Fahsbender began her career as a stenographer. By 1942, she was director of home lighting in the lamp division of Westinghouse Electric Corporation in New Jersey.[4] She retired from Westinhouse in 1970.[5]

Fahsbender gave talks and wrote articles about residential lighting, often aimed at women decorating or updating homes,[6] or at professional decorators and landscape designers.[7][8][9] For example, in 1939, she gave a lectures about the effects of blacklight on patterned fabrics.[10][11] During World War II, she presented ideas for home blackout procedures at the Chicago Lighting Institute, and to audiences of air raid wardens.[4][12] Also during the war, she wrote an instructional booklet with photographs, on repairing frayed electrical cords and changing fuses.[13] She studied domestic lighting fashions in six European countries in 1951,[14] and made a national lecture tour in 1956.[2]

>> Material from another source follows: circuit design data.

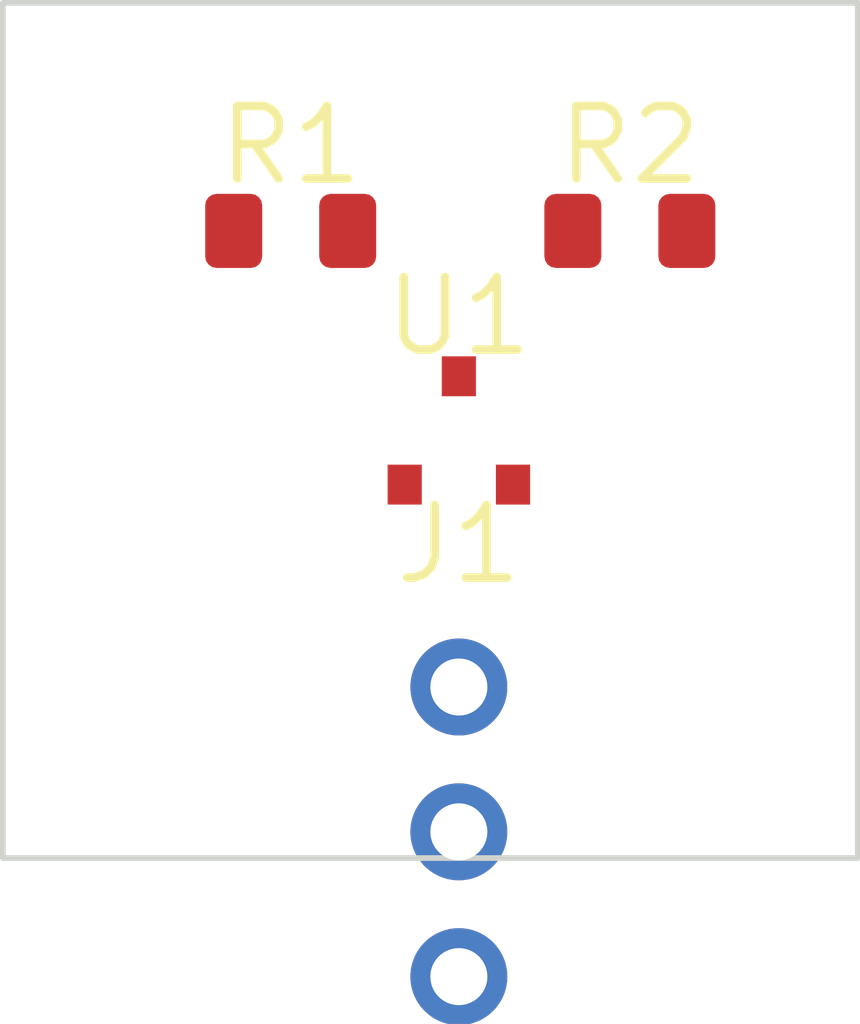
<source format=kicad_pcb>
(kicad_pcb
	(version 20240108)
	(generator "kicadtools_routing_diagnostic")
	(generator_version "8.0")
	(general
		(thickness 1.6)
		(legacy_teardrops no)
	)
	(paper "A4")
	(title_block
		(title "Routing Diagnostic Board")
		(date "2025-01-02")
		(rev "1.0")
		(company "KiCad Tools Test")
		(comment 1 "Minimal test circuit for router validation")
		(comment 2 "Tests: pad clearance, FP precision, PTH blocking, via insertion")
	)
	(layers
		(0 "F.Cu" signal)
		(31 "B.Cu" signal)
		(36 "B.SilkS" user "B.Silkscreen")
		(37 "F.SilkS" user "F.Silkscreen")
		(38 "B.Mask" user)
		(39 "F.Mask" user)
		(44 "Edge.Cuts" user)
	)
	(setup
		(pad_to_mask_clearance 0.05)
	)
	(net 0 "")
	(net 1 "NET1")
	(net 2 "NET2")
	(net 3 "NET3")
	(net 4 "NET4")

	(gr_rect
		(start 0 0)
		(end 15 15)
		(stroke (width 0.1) (type default))
		(fill none)
		(layer "Edge.Cuts")
		(uuid "edge-cuts-uuid")
	)

	(footprint "Resistor_SMD:R_0805_2012Metric" (layer "F.Cu") (at 5.05 4.0))

	(footprint "Resistor_SMD:R_0805_2012Metric" (layer "F.Cu") (at 11.0 4.0))

	(footprint "Package_TO_SOT_SMD:SOT-23-3" (layer "F.Cu") (at 8.0 7.5))

	(footprint "Connector_PinHeader_2.54mm:PinHeader_1x03_P2.54mm_Vertical" (layer "F.Cu") (at 8.0 12.0))
)

</source>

In 1948, Fahsbender was the first woman elected to a directorship in the Illuminating Engineering Society, and the second woman to be named a fellow of the society.[15] In 1951, she was the first American woman delegate and presenter at the International Commission on Illumination, a gathering of lighting engineers in Stockholm.[16] In 1963, she received the first Salute to Women in Electrical Living award, from the New York chapter of the Electrical Women's Round Table, and the New York State Department of Commerce.[17]

Publications

  • "Keeping the Blackout Outside Your Home" (1942, pamphlet)[4]
  • Residential Lighting (1947, a textbook)[18][19]
  • "An Evaluation of Methods and Fixtures Used for Bathroom Mirror Lighting" (1947, with Beryle Priest)[20]
  • "Better See-Ability" (1952, booklet)[21]
  • "'Light' Work for Your Eyes" (1952)[22]
  • "The Forecast is a 'Light' Christmas" (1956)[23]

Personal life

Fahsbender was engaged to marry Ernest V. Goller in 1933.[24] She died in 2001, at the age of 94, in Freehold Township, New Jersey.[5]